What this task involves → Each record below should appear again exactly as written.

Given information Start Marker

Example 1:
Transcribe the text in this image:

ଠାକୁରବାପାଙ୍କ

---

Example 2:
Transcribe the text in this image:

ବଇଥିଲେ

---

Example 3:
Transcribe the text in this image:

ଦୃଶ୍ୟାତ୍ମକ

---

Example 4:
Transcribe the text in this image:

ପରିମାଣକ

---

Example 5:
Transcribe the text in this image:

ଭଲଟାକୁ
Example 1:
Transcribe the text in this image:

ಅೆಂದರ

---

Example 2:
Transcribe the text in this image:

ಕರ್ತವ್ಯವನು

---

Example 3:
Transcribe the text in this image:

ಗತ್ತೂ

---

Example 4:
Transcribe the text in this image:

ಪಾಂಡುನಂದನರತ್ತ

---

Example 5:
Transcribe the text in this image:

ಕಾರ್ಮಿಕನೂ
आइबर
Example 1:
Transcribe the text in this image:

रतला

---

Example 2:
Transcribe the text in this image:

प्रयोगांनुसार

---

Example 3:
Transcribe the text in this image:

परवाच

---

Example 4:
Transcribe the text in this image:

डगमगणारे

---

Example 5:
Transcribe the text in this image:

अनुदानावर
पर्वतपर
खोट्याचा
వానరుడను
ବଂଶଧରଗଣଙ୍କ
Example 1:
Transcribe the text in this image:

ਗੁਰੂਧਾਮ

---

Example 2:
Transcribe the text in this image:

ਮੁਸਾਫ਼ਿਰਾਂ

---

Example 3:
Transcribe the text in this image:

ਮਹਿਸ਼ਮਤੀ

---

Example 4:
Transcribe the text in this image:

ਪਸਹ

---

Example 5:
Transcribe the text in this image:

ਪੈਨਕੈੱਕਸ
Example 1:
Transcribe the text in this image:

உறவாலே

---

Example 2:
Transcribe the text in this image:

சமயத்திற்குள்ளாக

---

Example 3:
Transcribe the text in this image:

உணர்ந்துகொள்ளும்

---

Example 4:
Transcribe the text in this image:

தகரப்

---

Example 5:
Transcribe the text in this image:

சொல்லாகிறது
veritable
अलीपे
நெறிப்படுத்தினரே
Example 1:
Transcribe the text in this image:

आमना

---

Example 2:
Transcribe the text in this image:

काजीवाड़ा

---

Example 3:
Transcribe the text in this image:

Given information End Marker

Response area →
Example 1:
Transcribe the text in this image:

ଠାକୁରବାପାଙ୍କ

---

Example 2:
Transcribe the text in this image:

ବଇଥିଲେ

---

Example 3:
Transcribe the text in this image:

ଦୃଶ୍ୟାତ୍ମକ

---

Example 4:
Transcribe the text in this image:

ପରିମାଣକ

---

Example 5:
Transcribe the text in this image:

ଭଲଟାକୁ
Example 1:
Transcribe the text in this image:

ಅೆಂದರ

---

Example 2:
Transcribe the text in this image:

ಕರ್ತವ್ಯವನು

---

Example 3:
Transcribe the text in this image:

ಗತ್ತೂ

---

Example 4:
Transcribe the text in this image:

ಪಾಂಡುನಂದನರತ್ತ

---

Example 5:
Transcribe the text in this image:

ಕಾರ್ಮಿಕನೂ
आइबर
Example 1:
Transcribe the text in this image:

रतला

---

Example 2:
Transcribe the text in this image:

प्रयोगांनुसार

---

Example 3:
Transcribe the text in this image:

परवाच

---

Example 4:
Transcribe the text in this image:

डगमगणारे

---

Example 5:
Transcribe the text in this image:

अनुदानावर
पर्वतपर
खोट्याचा
వానరుడను
ବଂଶଧରଗଣଙ୍କ
Example 1:
Transcribe the text in this image:

ਗੁਰੂਧਾਮ

---

Example 2:
Transcribe the text in this image:

ਮੁਸਾਫ਼ਿਰਾਂ

---

Example 3:
Transcribe the text in this image:

ਮਹਿਸ਼ਮਤੀ

---

Example 4:
Transcribe the text in this image:

ਪਸਹ

---

Example 5:
Transcribe the text in this image:

ਪੈਨਕੈੱਕਸ
Example 1:
Transcribe the text in this image:

உறவாலே

---

Example 2:
Transcribe the text in this image:

சமயத்திற்குள்ளாக

---

Example 3:
Transcribe the text in this image:

உணர்ந்துகொள்ளும்

---

Example 4:
Transcribe the text in this image:

தகரப்

---

Example 5:
Transcribe the text in this image:

சொல்லாகிறது
veritable
अलीपे
நெறிப்படுத்தினரே
Example 1:
Transcribe the text in this image:

आमना

---

Example 2:
Transcribe the text in this image:

काजीवाड़ा

---

Example 3:
Transcribe the text in this image:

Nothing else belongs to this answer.